Claud Ivan Goellner

Resíduos de produtos fitossanitários em alimentos: limite máximo de resíduos-segunda parte.

A quantidade de resíduos de um produto fitossanitário em qualquer alimento que é permitida é definida em Lei como o Limite Máximo de Resíduo (expresso em mg/kg ou ppm). Ele se refere à máxima quantidade de um produto fitossanitário que pode ser encontrada no alimento após a aplicação do mesmo dentro da boa prática agrícola e a obtenção dos seus valores não tem nada a ver com a realização de ensaios toxicológicos em animais de laboratório.

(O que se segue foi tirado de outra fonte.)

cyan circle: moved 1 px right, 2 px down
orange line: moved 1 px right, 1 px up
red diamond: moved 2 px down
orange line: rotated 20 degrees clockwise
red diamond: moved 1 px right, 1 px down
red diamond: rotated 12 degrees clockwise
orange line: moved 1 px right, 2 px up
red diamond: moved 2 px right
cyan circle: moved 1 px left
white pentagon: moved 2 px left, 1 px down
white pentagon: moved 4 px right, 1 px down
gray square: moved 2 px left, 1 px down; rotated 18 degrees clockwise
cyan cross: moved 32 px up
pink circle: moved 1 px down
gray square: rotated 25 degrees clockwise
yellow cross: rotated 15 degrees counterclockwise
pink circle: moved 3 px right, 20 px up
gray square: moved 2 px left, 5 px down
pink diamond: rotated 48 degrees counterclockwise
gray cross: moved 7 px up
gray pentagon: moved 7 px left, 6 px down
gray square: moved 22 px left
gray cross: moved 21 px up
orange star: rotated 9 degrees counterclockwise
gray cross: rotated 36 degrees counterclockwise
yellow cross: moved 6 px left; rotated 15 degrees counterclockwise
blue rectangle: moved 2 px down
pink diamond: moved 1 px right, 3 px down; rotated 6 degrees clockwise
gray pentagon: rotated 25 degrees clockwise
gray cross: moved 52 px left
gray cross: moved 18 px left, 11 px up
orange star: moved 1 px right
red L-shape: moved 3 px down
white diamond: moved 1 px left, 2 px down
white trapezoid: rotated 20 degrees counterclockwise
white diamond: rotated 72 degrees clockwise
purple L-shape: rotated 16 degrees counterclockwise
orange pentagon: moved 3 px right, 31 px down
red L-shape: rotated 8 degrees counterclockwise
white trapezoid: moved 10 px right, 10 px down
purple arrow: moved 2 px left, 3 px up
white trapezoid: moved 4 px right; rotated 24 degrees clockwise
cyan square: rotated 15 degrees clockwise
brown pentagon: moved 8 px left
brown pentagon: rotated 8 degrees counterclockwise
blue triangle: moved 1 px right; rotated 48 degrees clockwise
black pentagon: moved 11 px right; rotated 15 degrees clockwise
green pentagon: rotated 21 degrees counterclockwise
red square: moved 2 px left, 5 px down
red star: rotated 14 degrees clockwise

Para calcular o LMR são conduzidos estudos de campo supervisionados pela ANVISA e o MAPA que fazem o monitoramento e credenciam os laboratórios já acreditados pelo INMETRO para fazerem as análises. Os estudos são confiáveis e rastreáveis através das Boas Praticas de Laboratório. Os laboratórios envolvidos são auditados de modo a evitar qualquer problema de natureza técnica ou até mesmo alguma fraude.

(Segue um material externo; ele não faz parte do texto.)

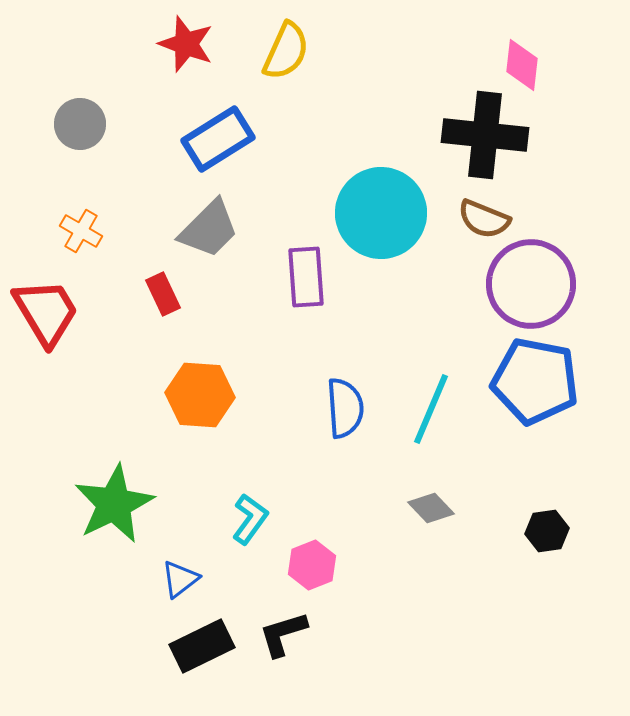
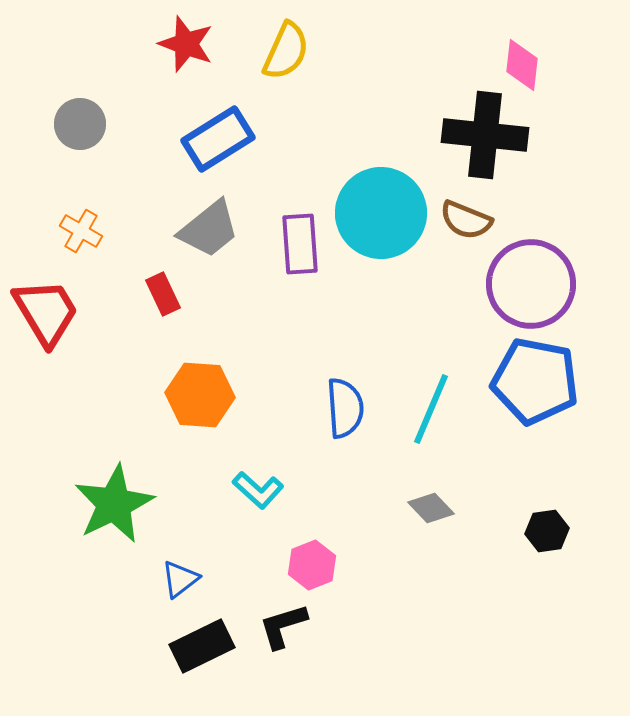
brown semicircle: moved 18 px left, 1 px down
gray trapezoid: rotated 6 degrees clockwise
purple rectangle: moved 6 px left, 33 px up
cyan L-shape: moved 8 px right, 29 px up; rotated 96 degrees clockwise
black L-shape: moved 8 px up
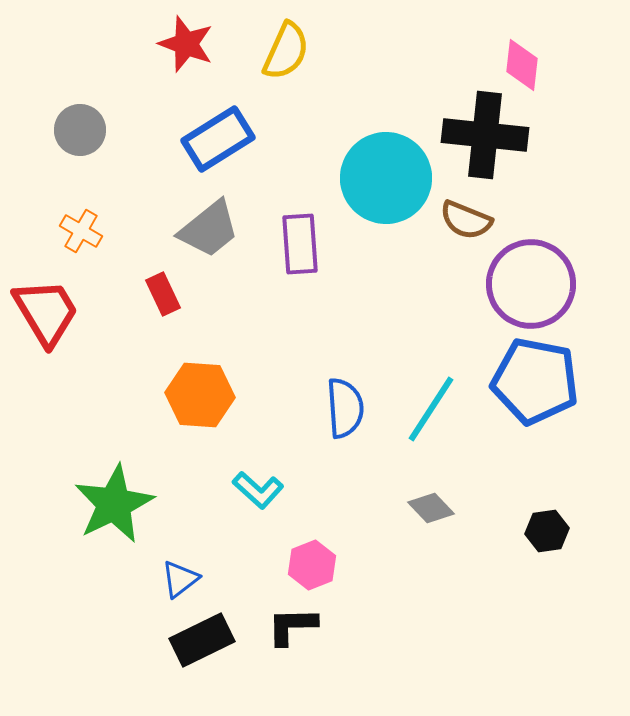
gray circle: moved 6 px down
cyan circle: moved 5 px right, 35 px up
cyan line: rotated 10 degrees clockwise
black L-shape: moved 9 px right; rotated 16 degrees clockwise
black rectangle: moved 6 px up
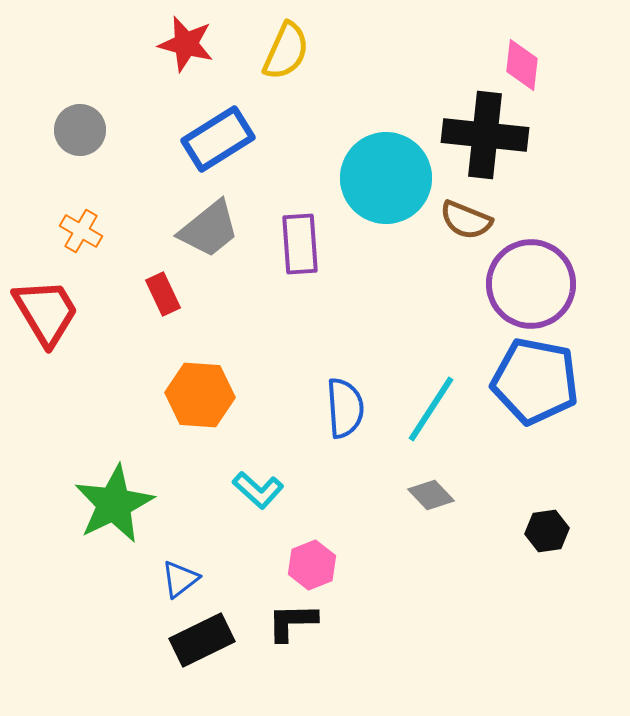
red star: rotated 6 degrees counterclockwise
gray diamond: moved 13 px up
black L-shape: moved 4 px up
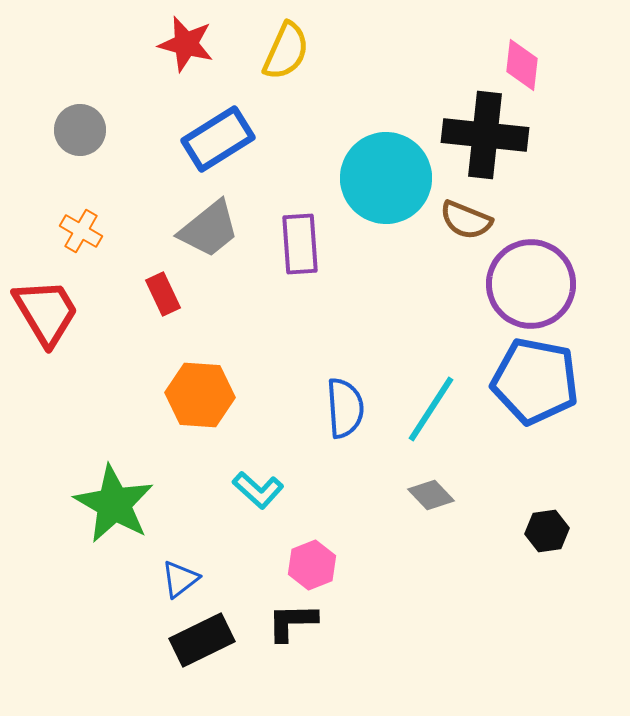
green star: rotated 16 degrees counterclockwise
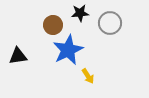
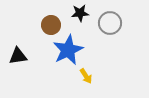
brown circle: moved 2 px left
yellow arrow: moved 2 px left
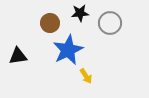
brown circle: moved 1 px left, 2 px up
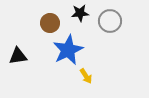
gray circle: moved 2 px up
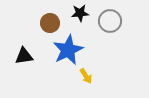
black triangle: moved 6 px right
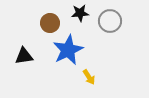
yellow arrow: moved 3 px right, 1 px down
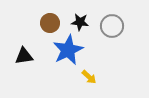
black star: moved 9 px down; rotated 12 degrees clockwise
gray circle: moved 2 px right, 5 px down
yellow arrow: rotated 14 degrees counterclockwise
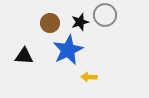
black star: rotated 24 degrees counterclockwise
gray circle: moved 7 px left, 11 px up
black triangle: rotated 12 degrees clockwise
yellow arrow: rotated 140 degrees clockwise
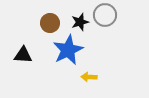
black triangle: moved 1 px left, 1 px up
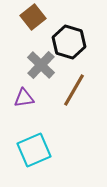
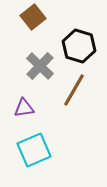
black hexagon: moved 10 px right, 4 px down
gray cross: moved 1 px left, 1 px down
purple triangle: moved 10 px down
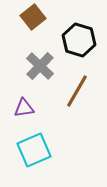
black hexagon: moved 6 px up
brown line: moved 3 px right, 1 px down
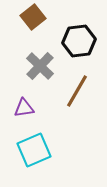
black hexagon: moved 1 px down; rotated 24 degrees counterclockwise
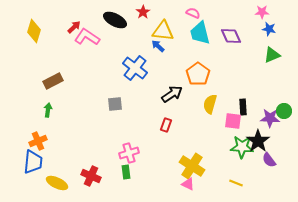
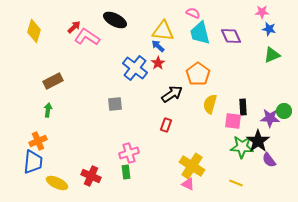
red star: moved 15 px right, 51 px down
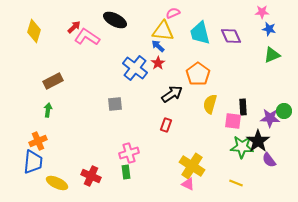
pink semicircle: moved 20 px left; rotated 48 degrees counterclockwise
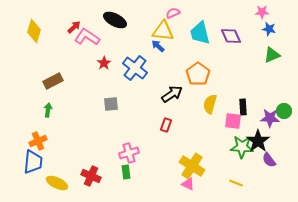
red star: moved 54 px left
gray square: moved 4 px left
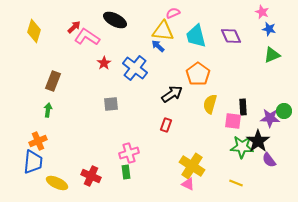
pink star: rotated 24 degrees clockwise
cyan trapezoid: moved 4 px left, 3 px down
brown rectangle: rotated 42 degrees counterclockwise
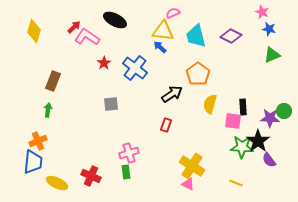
purple diamond: rotated 40 degrees counterclockwise
blue arrow: moved 2 px right, 1 px down
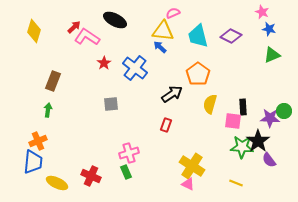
cyan trapezoid: moved 2 px right
green rectangle: rotated 16 degrees counterclockwise
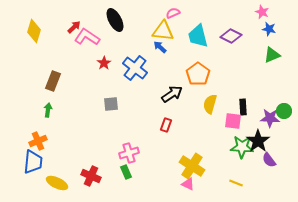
black ellipse: rotated 35 degrees clockwise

No Brasil são exigidos pelo menos 4 estudos de campo para cada cultura. Nesses estudos é considerada sempre a maior dose de aplicação, observando-se os intervalos de segurança estabelecidos para cada produto e para cada cultura. Cada estudo gera uma amostra de alimento a ser analisado para comprovar que o LMR foi respeitado com a aplicação correta das BPA. Em cada ensaio se estima o valor médio dos resíduos encontrados; a média dos maiores valores encontrados e o maior valor de resíduo encontrado em todos os ensaios. Quando existem metabólitos formados e que são de relevância para a saúde, considera-se a soma do metabólito(s) e do produto original. O LMR é estabelecido baseado no maior resíduo encontrado entre os estudos.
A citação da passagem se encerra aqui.